Task
Without including any pictures, retype exactly the lines from the top of the records through the line containing "##### 1.1.3 Training", that final line included.

(Document images with source code)
--- START ---

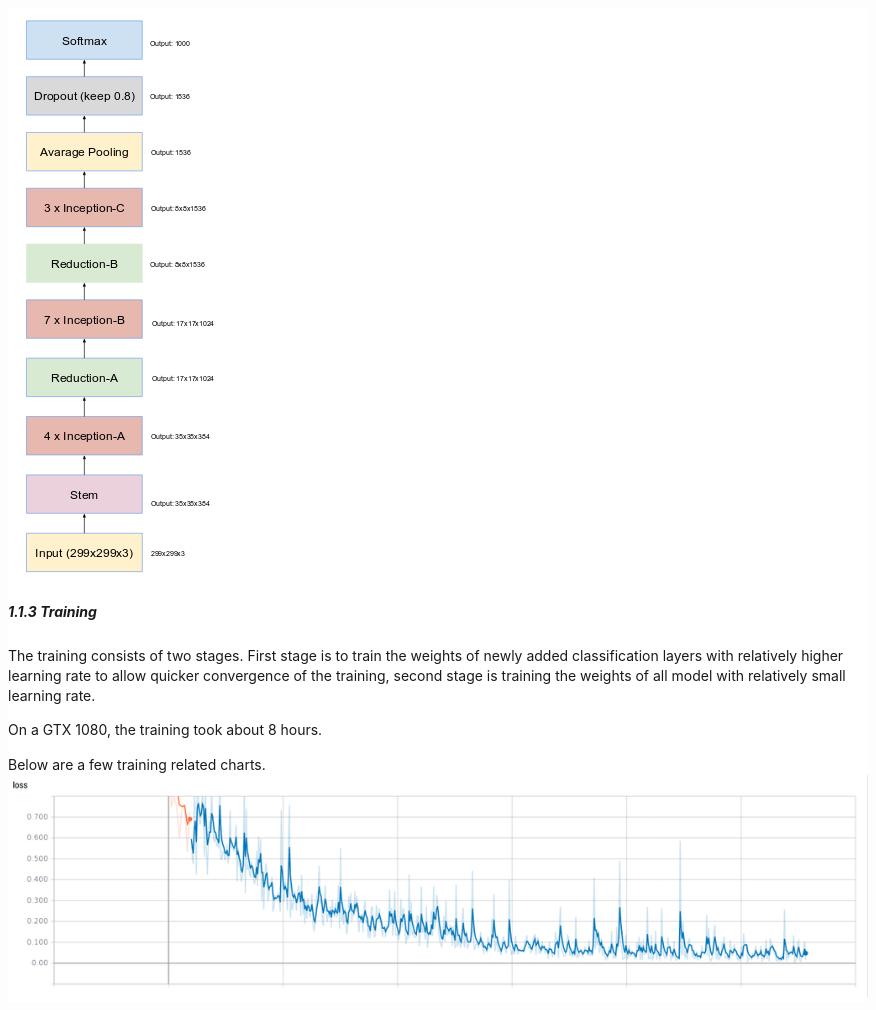 ![inceptionv4_architecture](./imgs/inceptionv4_architecture.png)


##### 1.1.3 Training

The training consists of two stages. First stage is to train the weights of newly added classification layers with relatively higher learning rate to allow quicker convergence of the training, second stage is training the weights of all model with relatively small learning rate.  

On a GTX 1080, the training took about 8 hours.  

Below are a few training related charts.  
![training_loss](./imgs/training_loss.png)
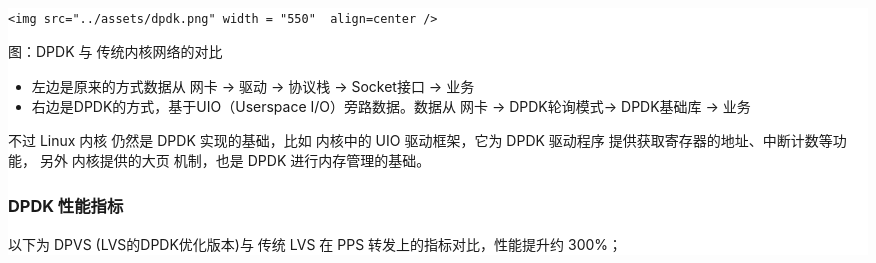 	<img src="../assets/dpdk.png" width = "550"  align=center />
</div>

图：DPDK 与 传统内核网络的对比
- 左边是原来的方式数据从 网卡 -> 驱动 -> 协议栈 -> Socket接口 -> 业务
- 右边是DPDK的方式，基于UIO（Userspace I/O）旁路数据。数据从 网卡 -> DPDK轮询模式-> DPDK基础库 -> 业务


不过 Linux 内核 仍然是 DPDK 实现的基础，比如 内核中的 UIO 驱动框架，它为 DPDK 驱动程序 提供获取寄存器的地址、中断计数等功能， 另外 内核提供的大页 机制，也是 DPDK 进行内存管理的基础。

### DPDK 性能指标

以下为 DPVS (LVS的DPDK优化版本)与 传统 LVS 在 PPS 转发上的指标对比，性能提升约 300%；

<div  align="center">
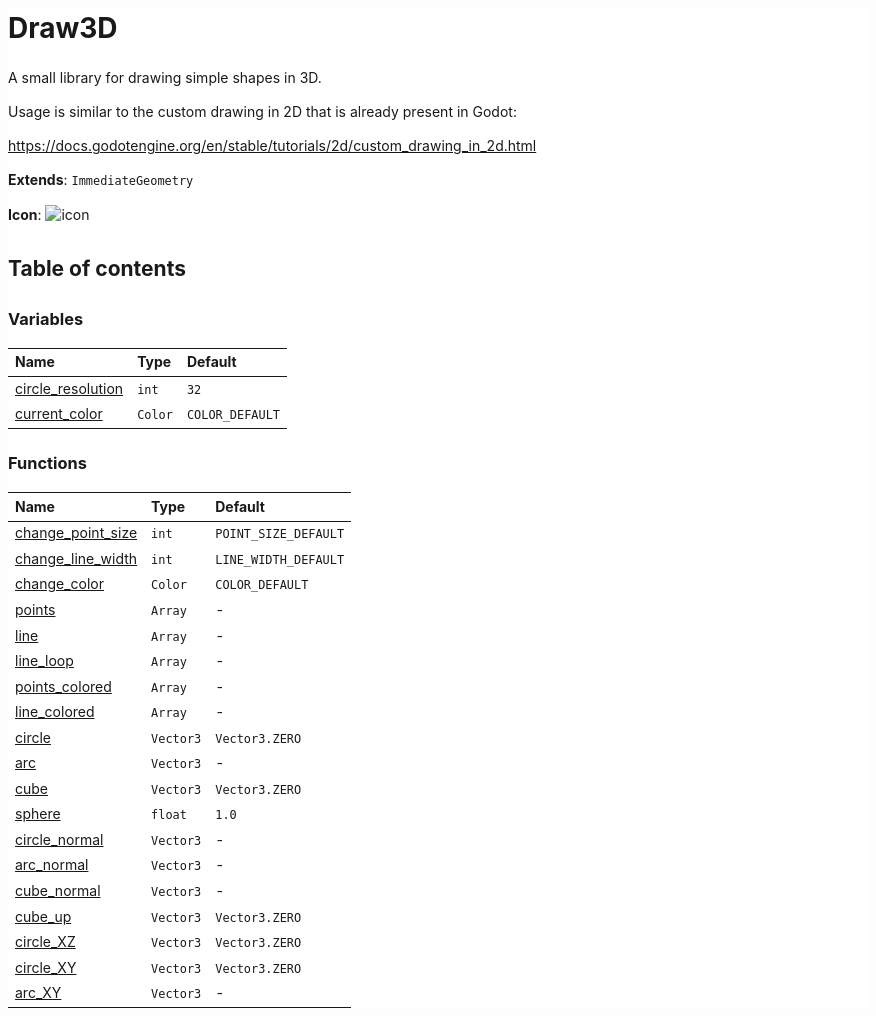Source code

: # Draw3D

 A small library for drawing simple shapes in 3D.

 Usage is similar to the custom drawing in 2D that is already present in Godot:

 https://docs.godotengine.org/en/stable/tutorials/2d/custom_drawing_in_2d.html



**Extends**: `ImmediateGeometry`

**Icon**: ![icon](/addons/CanvasItem.svg)

## Table of contents

### Variables

|Name|Type|Default|
|:-|:-|:-|
|[circle_resolution](#circle_resolution)|`int`|`32`|
|[current_color](#current_color)|`Color`|`COLOR_DEFAULT`|

### Functions

|Name|Type|Default|
|:-|:-|:-|
|[change_point_size](#change_point_size)|`int`|`POINT_SIZE_DEFAULT`|
|[change_line_width](#change_line_width)|`int`|`LINE_WIDTH_DEFAULT`|
|[change_color](#change_color)|`Color`|`COLOR_DEFAULT`|
|[points](#points)|`Array`|-|
|[line](#line)|`Array`|-|
|[line_loop](#line_loop)|`Array`|-|
|[points_colored](#points_colored)|`Array`|-|
|[line_colored](#line_colored)|`Array`|-|
|[circle](#circle)|`Vector3`|`Vector3.ZERO`|
|[arc](#arc)|`Vector3`|-|
|[cube](#cube)|`Vector3`|`Vector3.ZERO`|
|[sphere](#sphere)|`float`|`1.0`|
|[circle_normal](#circle_normal)|`Vector3`|-|
|[arc_normal](#arc_normal)|`Vector3`|-|
|[cube_normal](#cube_normal)|`Vector3`|-|
|[cube_up](#cube_up)|`Vector3`|`Vector3.ZERO`|
|[circle_XZ](#circle_xz)|`Vector3`|`Vector3.ZERO`|
|[circle_XY](#circle_xy)|`Vector3`|`Vector3.ZERO`|
|[arc_XY](#arc_xy)|`Vector3`|-|
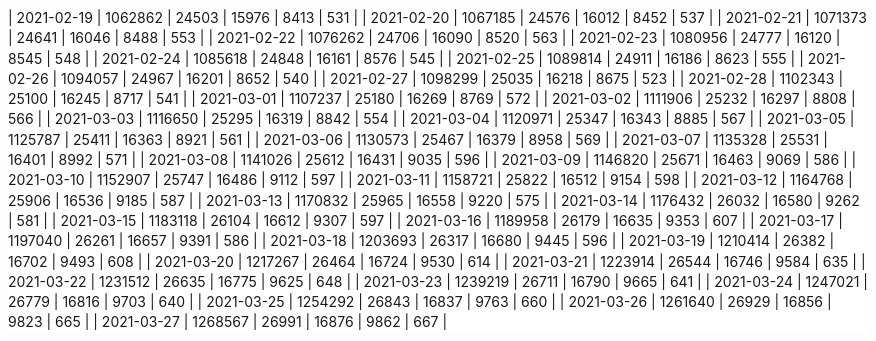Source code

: | 2021-02-19 | 1062862 | 24503 | 15976 | 8413 | 531 |
| 2021-02-20 | 1067185 | 24576 | 16012 | 8452 | 537 |
| 2021-02-21 | 1071373 | 24641 | 16046 | 8488 | 553 |
| 2021-02-22 | 1076262 | 24706 | 16090 | 8520 | 563 |
| 2021-02-23 | 1080956 | 24777 | 16120 | 8545 | 548 |
| 2021-02-24 | 1085618 | 24848 | 16161 | 8576 | 545 |
| 2021-02-25 | 1089814 | 24911 | 16186 | 8623 | 555 |
| 2021-02-26 | 1094057 | 24967 | 16201 | 8652 | 540 |
| 2021-02-27 | 1098299 | 25035 | 16218 | 8675 | 523 |
| 2021-02-28 | 1102343 | 25100 | 16245 | 8717 | 541 |
| 2021-03-01 | 1107237 | 25180 | 16269 | 8769 | 572 |
| 2021-03-02 | 1111906 | 25232 | 16297 | 8808 | 566 |
| 2021-03-03 | 1116650 | 25295 | 16319 | 8842 | 554 |
| 2021-03-04 | 1120971 | 25347 | 16343 | 8885 | 567 |
| 2021-03-05 | 1125787 | 25411 | 16363 | 8921 | 561 |
| 2021-03-06 | 1130573 | 25467 | 16379 | 8958 | 569 |
| 2021-03-07 | 1135328 | 25531 | 16401 | 8992 | 571 |
| 2021-03-08 | 1141026 | 25612 | 16431 | 9035 | 596 |
| 2021-03-09 | 1146820 | 25671 | 16463 | 9069 | 586 |
| 2021-03-10 | 1152907 | 25747 | 16486 | 9112 | 597 |
| 2021-03-11 | 1158721 | 25822 | 16512 | 9154 | 598 |
| 2021-03-12 | 1164768 | 25906 | 16536 | 9185 | 587 |
| 2021-03-13 | 1170832 | 25965 | 16558 | 9220 | 575 |
| 2021-03-14 | 1176432 | 26032 | 16580 | 9262 | 581 |
| 2021-03-15 | 1183118 | 26104 | 16612 | 9307 | 597 |
| 2021-03-16 | 1189958 | 26179 | 16635 | 9353 | 607 |
| 2021-03-17 | 1197040 | 26261 | 16657 | 9391 | 586 |
| 2021-03-18 | 1203693 | 26317 | 16680 | 9445 | 596 |
| 2021-03-19 | 1210414 | 26382 | 16702 | 9493 | 608 |
| 2021-03-20 | 1217267 | 26464 | 16724 | 9530 | 614 |
| 2021-03-21 | 1223914 | 26544 | 16746 | 9584 | 635 |
| 2021-03-22 | 1231512 | 26635 | 16775 | 9625 | 648 |
| 2021-03-23 | 1239219 | 26711 | 16790 | 9665 | 641 |
| 2021-03-24 | 1247021 | 26779 | 16816 | 9703 | 640 |
| 2021-03-25 | 1254292 | 26843 | 16837 | 9763 | 660 |
| 2021-03-26 | 1261640 | 26929 | 16856 | 9823 | 665 |
| 2021-03-27 | 1268567 | 26991 | 16876 | 9862 | 667 |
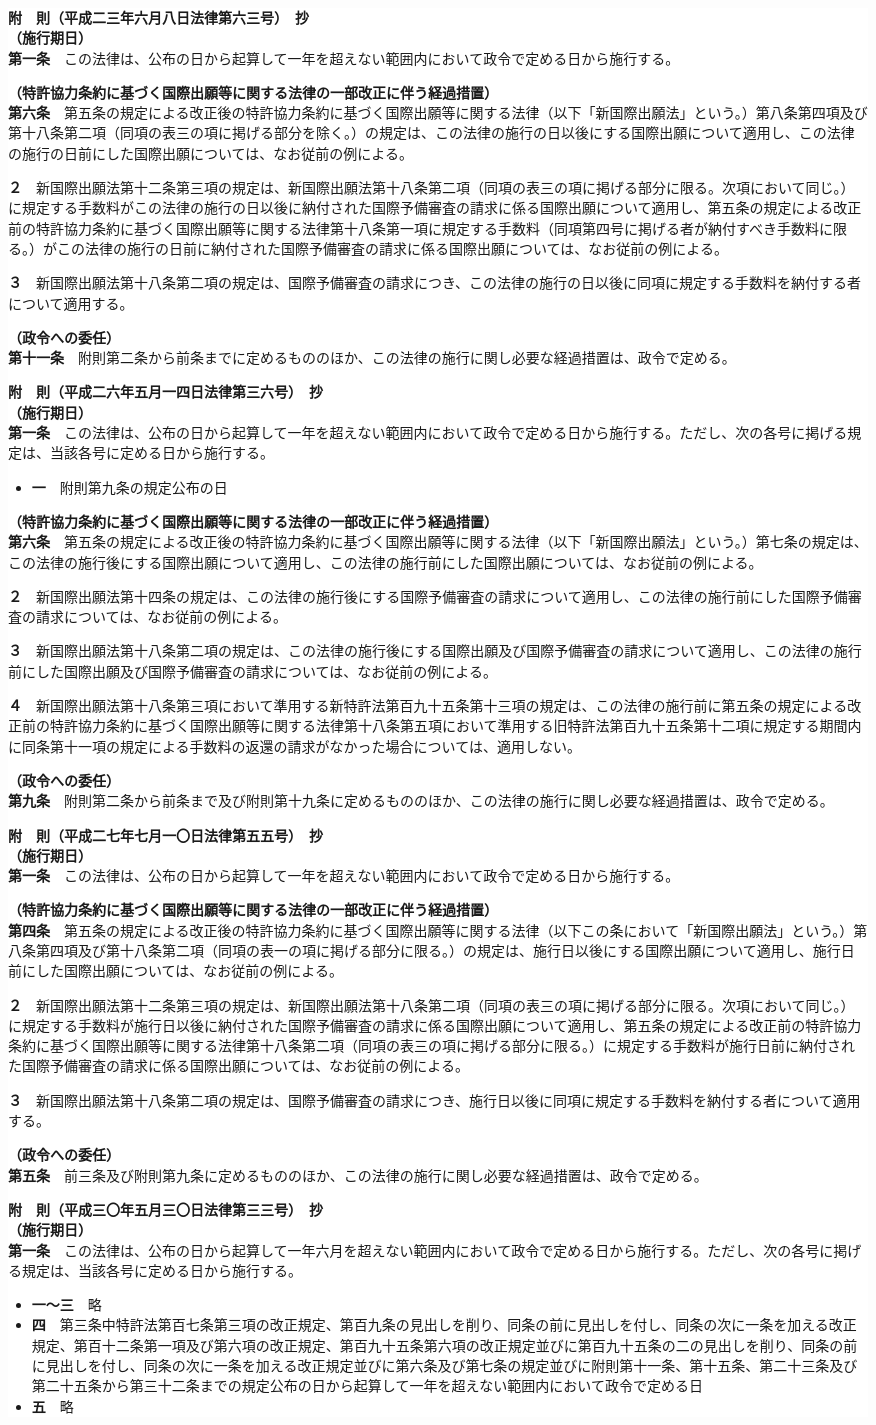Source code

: **附　則（平成二三年六月八日法律第六三号）　抄**  
**（施行期日）**  
**第一条**　この法律は、公布の日から起算して一年を超えない範囲内において政令で定める日から施行する。  
  
**（特許協力条約に基づく国際出願等に関する法律の一部改正に伴う経過措置）**  
**第六条**　第五条の規定による改正後の特許協力条約に基づく国際出願等に関する法律（以下「新国際出願法」という。）第八条第四項及び第十八条第二項（同項の表三の項に掲げる部分を除く。）の規定は、この法律の施行の日以後にする国際出願について適用し、この法律の施行の日前にした国際出願については、なお従前の例による。  
  
**２**　新国際出願法第十二条第三項の規定は、新国際出願法第十八条第二項（同項の表三の項に掲げる部分に限る。次項において同じ。）に規定する手数料がこの法律の施行の日以後に納付された国際予備審査の請求に係る国際出願について適用し、第五条の規定による改正前の特許協力条約に基づく国際出願等に関する法律第十八条第一項に規定する手数料（同項第四号に掲げる者が納付すべき手数料に限る。）がこの法律の施行の日前に納付された国際予備審査の請求に係る国際出願については、なお従前の例による。  
  
**３**　新国際出願法第十八条第二項の規定は、国際予備審査の請求につき、この法律の施行の日以後に同項に規定する手数料を納付する者について適用する。  
  
**（政令への委任）**  
**第十一条**　附則第二条から前条までに定めるもののほか、この法律の施行に関し必要な経過措置は、政令で定める。  
  
**附　則（平成二六年五月一四日法律第三六号）　抄**  
**（施行期日）**  
**第一条**　この法律は、公布の日から起算して一年を超えない範囲内において政令で定める日から施行する。ただし、次の各号に掲げる規定は、当該各号に定める日から施行する。  
* **一**　附則第九条の規定公布の日  
  
**（特許協力条約に基づく国際出願等に関する法律の一部改正に伴う経過措置）**  
**第六条**　第五条の規定による改正後の特許協力条約に基づく国際出願等に関する法律（以下「新国際出願法」という。）第七条の規定は、この法律の施行後にする国際出願について適用し、この法律の施行前にした国際出願については、なお従前の例による。  
  
**２**　新国際出願法第十四条の規定は、この法律の施行後にする国際予備審査の請求について適用し、この法律の施行前にした国際予備審査の請求については、なお従前の例による。  
  
**３**　新国際出願法第十八条第二項の規定は、この法律の施行後にする国際出願及び国際予備審査の請求について適用し、この法律の施行前にした国際出願及び国際予備審査の請求については、なお従前の例による。  
  
**４**　新国際出願法第十八条第三項において準用する新特許法第百九十五条第十三項の規定は、この法律の施行前に第五条の規定による改正前の特許協力条約に基づく国際出願等に関する法律第十八条第五項において準用する旧特許法第百九十五条第十二項に規定する期間内に同条第十一項の規定による手数料の返還の請求がなかった場合については、適用しない。  
  
**（政令への委任）**  
**第九条**　附則第二条から前条まで及び附則第十九条に定めるもののほか、この法律の施行に関し必要な経過措置は、政令で定める。  
  
**附　則（平成二七年七月一〇日法律第五五号）　抄**  
**（施行期日）**  
**第一条**　この法律は、公布の日から起算して一年を超えない範囲内において政令で定める日から施行する。  
  
**（特許協力条約に基づく国際出願等に関する法律の一部改正に伴う経過措置）**  
**第四条**　第五条の規定による改正後の特許協力条約に基づく国際出願等に関する法律（以下この条において「新国際出願法」という。）第八条第四項及び第十八条第二項（同項の表一の項に掲げる部分に限る。）の規定は、施行日以後にする国際出願について適用し、施行日前にした国際出願については、なお従前の例による。  
  
**２**　新国際出願法第十二条第三項の規定は、新国際出願法第十八条第二項（同項の表三の項に掲げる部分に限る。次項において同じ。）に規定する手数料が施行日以後に納付された国際予備審査の請求に係る国際出願について適用し、第五条の規定による改正前の特許協力条約に基づく国際出願等に関する法律第十八条第二項（同項の表三の項に掲げる部分に限る。）に規定する手数料が施行日前に納付された国際予備審査の請求に係る国際出願については、なお従前の例による。  
  
**３**　新国際出願法第十八条第二項の規定は、国際予備審査の請求につき、施行日以後に同項に規定する手数料を納付する者について適用する。  
  
**（政令への委任）**  
**第五条**　前三条及び附則第九条に定めるもののほか、この法律の施行に関し必要な経過措置は、政令で定める。  
  
**附　則（平成三〇年五月三〇日法律第三三号）　抄**  
**（施行期日）**  
**第一条**　この法律は、公布の日から起算して一年六月を超えない範囲内において政令で定める日から施行する。ただし、次の各号に掲げる規定は、当該各号に定める日から施行する。  
* **一～三**　略  
* **四**　第三条中特許法第百七条第三項の改正規定、第百九条の見出しを削り、同条の前に見出しを付し、同条の次に一条を加える改正規定、第百十二条第一項及び第六項の改正規定、第百九十五条第六項の改正規定並びに第百九十五条の二の見出しを削り、同条の前に見出しを付し、同条の次に一条を加える改正規定並びに第六条及び第七条の規定並びに附則第十一条、第十五条、第二十三条及び第二十五条から第三十二条までの規定公布の日から起算して一年を超えない範囲内において政令で定める日  
* **五**　略  
  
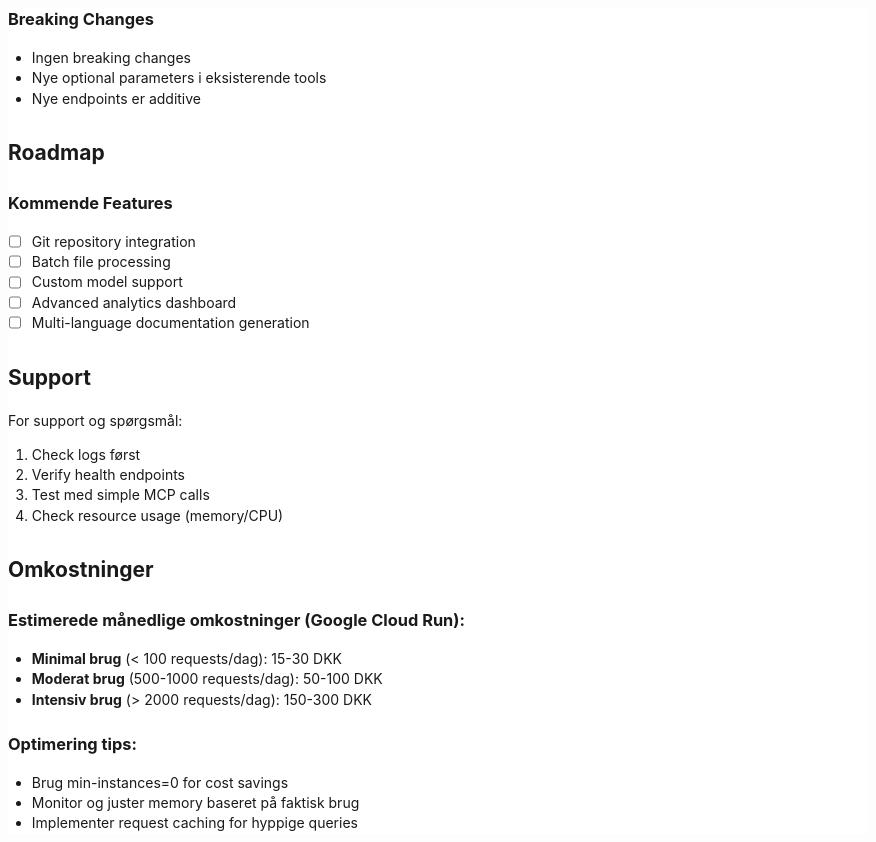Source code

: ### Breaking Changes

- Ingen breaking changes
- Nye optional parameters i eksisterende tools
- Nye endpoints er additive

## Roadmap

### Kommende Features

- [ ] Git repository integration
- [ ] Batch file processing
- [ ] Custom model support
- [ ] Advanced analytics dashboard
- [ ] Multi-language documentation generation

## Support

For support og spørgsmål:

1. Check logs først
2. Verify health endpoints
3. Test med simple MCP calls
4. Check resource usage (memory/CPU)

## Omkostninger

### Estimerede månedlige omkostninger (Google Cloud Run):

- **Minimal brug** (< 100 requests/dag): 15-30 DKK
- **Moderat brug** (500-1000 requests/dag): 50-100 DKK
- **Intensiv brug** (> 2000 requests/dag): 150-300 DKK

### Optimering tips:

- Brug min-instances=0 for cost savings
- Monitor og juster memory baseret på faktisk brug
- Implementer request caching for hyppige queries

--- END ---

Solution to this problem
 ![inceptionv4_architecture](./imgs/inceptionv4_architecture.png)


##### 1.1.3 Training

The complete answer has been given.